▸ **QUOTED TEXT**
# # # #

For decades, local officials have tried to secure state and federal money for flood protection projects, but progress has been slow as the risk has only increased. Way back in 1995, when the federal government was weighing whether to deem the levees in north and central Stockton inadequate, the area’s flood control authority had to self-finance levee improvements through tax assessments on local property owners — a costly proposition in a relatively low-income area with a meager tax base.

“We have a severely disadvantaged community,” said Chris Elias, director of the San Joaquin Area Flood Control Agency, the authority that manages the region’s levees. “We cannot impose too much burden on them — they’ve borne too much burden already. So we explore those other funding avenues. But just like everything else, we are competing with a whole bunch of other priorities that the state has.”

The state has passed a number of bond measures over the years to fund flood improvements, but local officials say Stockton hasn’t received a fair share of that money. For every five dollars spent in Sacramento, Elias said, Stockton has seen only one dollar of spending. He said that’s in part because the state money went to projects that were already “shovel-ready,” and Stockton-area officials lacked the resources to design projects and apply for grants.

# # # #

▸ **DATASET SECTION**
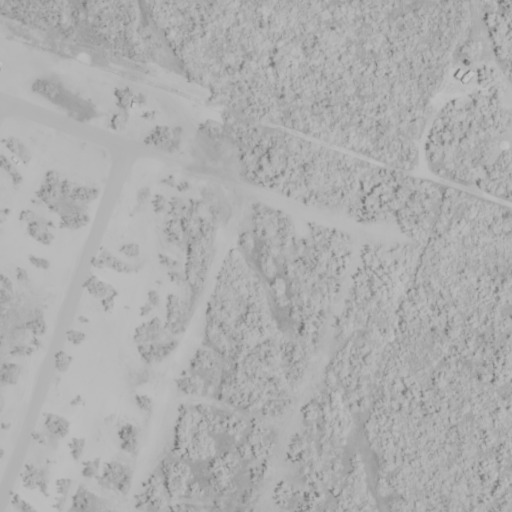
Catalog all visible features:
road: (472, 195)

# # # #

Continue the passage above on Stockton's struggle to fund flood protection, picking up after its final sentence.

Federal help has also been hard to come by. In 2010 the Army Corps of Engineers finally decreed that many of Stockton’s levees were inadequate and that much of the city was vulnerable to massive flooding. The agency spent the next seven years studying the problem, but in the end it proposed only a partial solution. While the Corps agreed to pursue a $1.3 billion suite of levee repair projects in north and central Stockton, it punted on a proposal to bolster the levees in south Stockton and two nearby suburbs — the parts of the area that faced the greatest economic hardship and the greatest exposure to flooding on the San Joaquin. The agency’s argument was that repairing levees in those areas would encourage new development, thus increasing the risk. It has since agreed to revisit that decision, but in the meantime tens of thousands residents in the area are still just as vulnerable to flooding as they were a decade ago.

In response to questions from Grist, a spokesperson from the Corps’s Sacramento district said that the agency had been constrained by an executive order that limits federal investment in flood-prone areas.

“Deferring decisions regarding the area to the south of Stockton … allowed [the Corps] and its state and local partners to prevent further delays in gaining congressional authorization to protect Stockton from catastrophic flooding,” said the spokesperson. He added that the agency plans to “reexamine federal interest in the [area] and identify potential flood risk management and ecosystem restoration opportunities.… However, the outcomes of that study are not yet determined.”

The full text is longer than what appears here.